**Exercise details**
The answer must consist of each line of the records below that contains the string "Реклама".

**Materials provided**
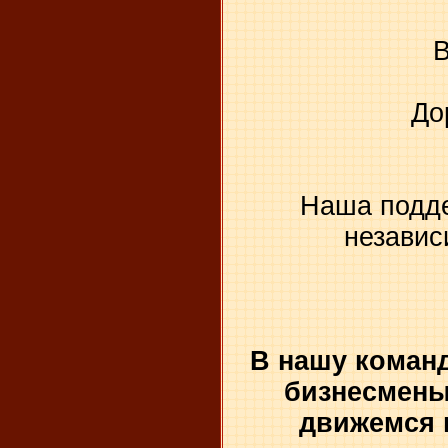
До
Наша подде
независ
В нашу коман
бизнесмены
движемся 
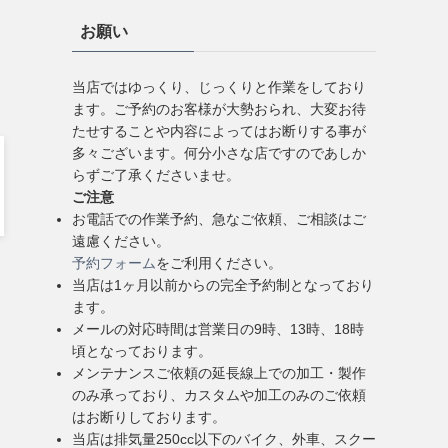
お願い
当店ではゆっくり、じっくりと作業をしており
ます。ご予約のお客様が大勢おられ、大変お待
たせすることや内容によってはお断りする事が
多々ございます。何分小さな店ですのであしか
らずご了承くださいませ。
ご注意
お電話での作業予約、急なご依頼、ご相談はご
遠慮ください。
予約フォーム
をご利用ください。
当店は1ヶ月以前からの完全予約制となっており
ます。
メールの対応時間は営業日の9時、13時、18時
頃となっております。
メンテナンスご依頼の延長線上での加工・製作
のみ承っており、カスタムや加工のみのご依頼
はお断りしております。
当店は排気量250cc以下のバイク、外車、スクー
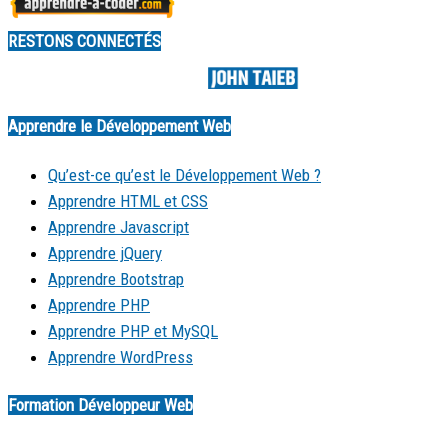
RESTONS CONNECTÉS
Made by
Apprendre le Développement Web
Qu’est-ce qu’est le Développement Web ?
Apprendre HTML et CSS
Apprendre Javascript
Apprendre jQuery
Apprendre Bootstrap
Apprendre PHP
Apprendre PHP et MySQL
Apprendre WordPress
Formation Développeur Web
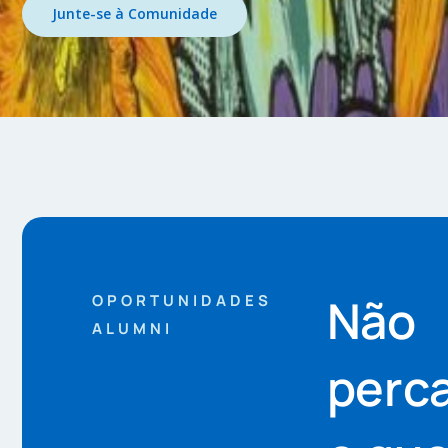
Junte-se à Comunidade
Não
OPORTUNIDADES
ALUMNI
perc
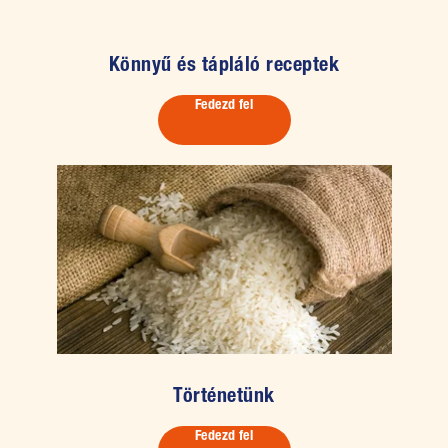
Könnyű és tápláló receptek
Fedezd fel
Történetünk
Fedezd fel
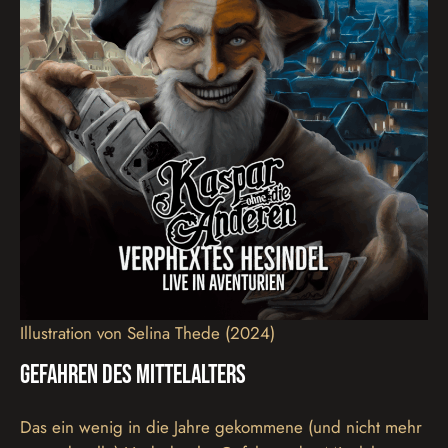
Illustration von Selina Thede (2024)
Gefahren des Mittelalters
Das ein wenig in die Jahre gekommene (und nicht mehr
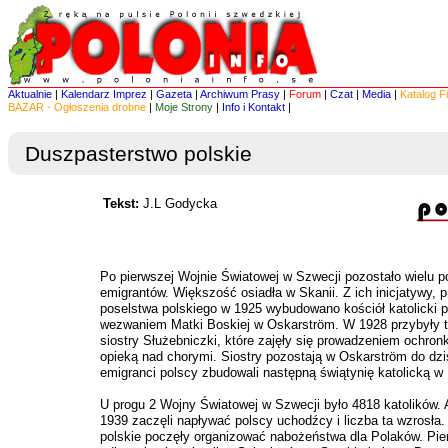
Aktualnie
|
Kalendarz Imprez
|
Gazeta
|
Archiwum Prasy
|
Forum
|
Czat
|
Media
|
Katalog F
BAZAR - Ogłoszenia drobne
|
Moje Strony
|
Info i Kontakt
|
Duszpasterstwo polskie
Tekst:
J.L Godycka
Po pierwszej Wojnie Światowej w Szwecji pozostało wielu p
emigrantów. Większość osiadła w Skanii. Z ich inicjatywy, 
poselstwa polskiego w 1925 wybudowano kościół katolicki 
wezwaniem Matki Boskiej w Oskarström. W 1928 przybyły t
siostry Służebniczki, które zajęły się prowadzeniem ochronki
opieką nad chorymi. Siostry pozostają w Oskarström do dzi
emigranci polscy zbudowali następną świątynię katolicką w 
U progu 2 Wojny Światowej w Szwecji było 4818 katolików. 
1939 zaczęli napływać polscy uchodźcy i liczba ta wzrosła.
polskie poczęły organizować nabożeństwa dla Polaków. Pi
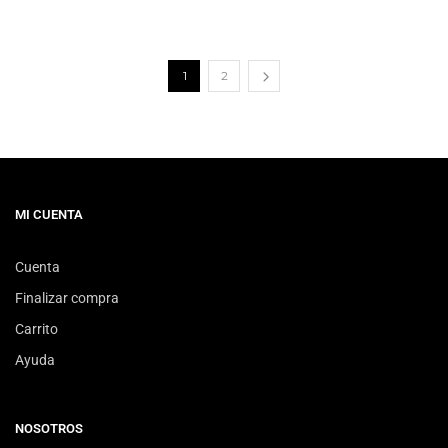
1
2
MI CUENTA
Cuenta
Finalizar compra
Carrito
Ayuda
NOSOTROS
==
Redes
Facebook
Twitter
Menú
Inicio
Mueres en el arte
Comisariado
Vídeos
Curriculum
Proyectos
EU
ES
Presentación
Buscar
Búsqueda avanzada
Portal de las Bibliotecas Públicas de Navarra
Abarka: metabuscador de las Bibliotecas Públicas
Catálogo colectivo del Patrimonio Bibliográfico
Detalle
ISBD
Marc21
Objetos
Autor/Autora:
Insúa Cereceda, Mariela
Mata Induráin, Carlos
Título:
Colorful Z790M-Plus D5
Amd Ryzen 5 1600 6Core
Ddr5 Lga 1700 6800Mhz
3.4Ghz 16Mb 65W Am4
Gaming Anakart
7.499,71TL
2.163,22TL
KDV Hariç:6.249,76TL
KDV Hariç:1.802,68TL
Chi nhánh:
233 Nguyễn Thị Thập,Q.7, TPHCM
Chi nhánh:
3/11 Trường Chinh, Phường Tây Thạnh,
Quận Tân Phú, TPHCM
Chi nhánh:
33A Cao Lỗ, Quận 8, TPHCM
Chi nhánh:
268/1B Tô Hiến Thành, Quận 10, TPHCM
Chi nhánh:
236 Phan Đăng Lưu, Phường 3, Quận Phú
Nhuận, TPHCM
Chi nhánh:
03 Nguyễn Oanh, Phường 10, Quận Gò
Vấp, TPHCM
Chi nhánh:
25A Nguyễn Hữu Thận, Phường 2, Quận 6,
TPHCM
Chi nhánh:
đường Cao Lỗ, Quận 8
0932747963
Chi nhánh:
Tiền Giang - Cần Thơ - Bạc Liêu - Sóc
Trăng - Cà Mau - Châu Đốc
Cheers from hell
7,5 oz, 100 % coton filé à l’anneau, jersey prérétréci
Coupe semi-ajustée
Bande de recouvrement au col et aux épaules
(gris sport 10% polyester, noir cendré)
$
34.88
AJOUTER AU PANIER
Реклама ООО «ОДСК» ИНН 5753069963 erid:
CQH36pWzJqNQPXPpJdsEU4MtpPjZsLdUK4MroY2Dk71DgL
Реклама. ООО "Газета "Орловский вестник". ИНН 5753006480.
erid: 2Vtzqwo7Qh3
==
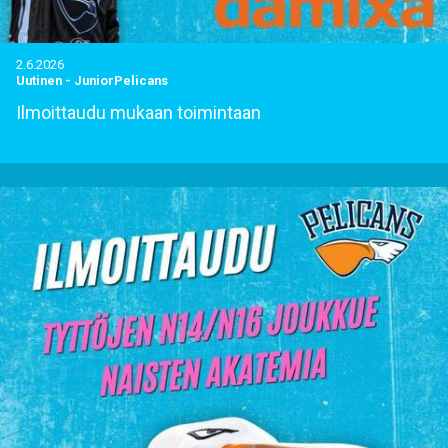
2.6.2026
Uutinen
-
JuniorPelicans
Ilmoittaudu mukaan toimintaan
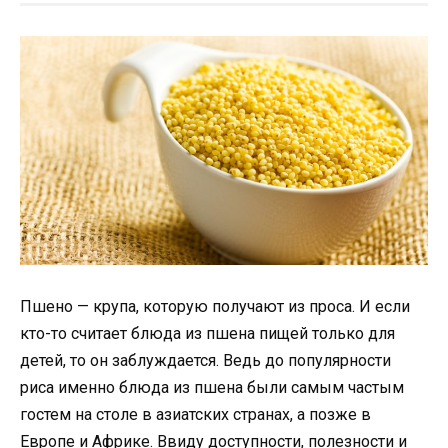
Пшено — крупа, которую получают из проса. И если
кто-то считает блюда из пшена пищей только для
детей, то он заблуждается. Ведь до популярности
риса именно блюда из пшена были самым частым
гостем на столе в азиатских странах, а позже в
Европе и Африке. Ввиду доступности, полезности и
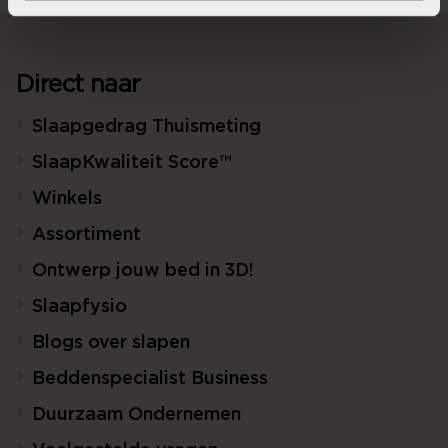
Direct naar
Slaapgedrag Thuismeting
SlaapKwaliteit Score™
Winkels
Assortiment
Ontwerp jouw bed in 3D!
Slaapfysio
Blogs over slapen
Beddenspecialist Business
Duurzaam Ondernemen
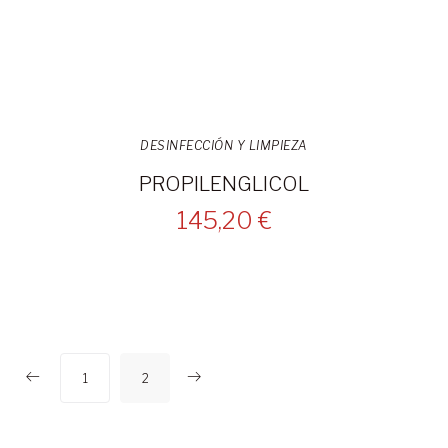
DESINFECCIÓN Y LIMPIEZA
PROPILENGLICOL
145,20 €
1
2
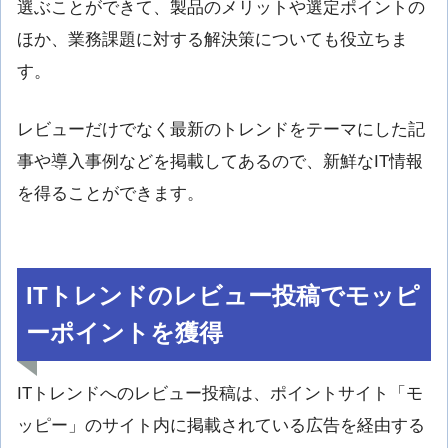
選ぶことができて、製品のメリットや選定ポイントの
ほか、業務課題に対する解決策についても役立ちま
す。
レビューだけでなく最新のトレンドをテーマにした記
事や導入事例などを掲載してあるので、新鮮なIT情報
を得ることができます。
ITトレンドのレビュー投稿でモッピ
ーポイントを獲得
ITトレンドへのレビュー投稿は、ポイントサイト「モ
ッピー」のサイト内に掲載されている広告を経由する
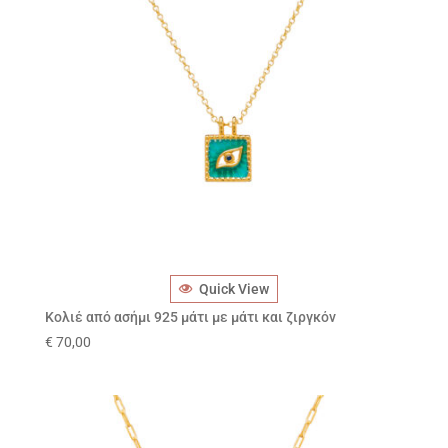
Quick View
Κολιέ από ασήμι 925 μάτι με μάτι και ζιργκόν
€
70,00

**Solution to the problem**
Реклама ООО «ОДСК» ИНН 5753069963 erid:
Реклама. ООО "Газета "Орловский вестник". ИНН 5753006480.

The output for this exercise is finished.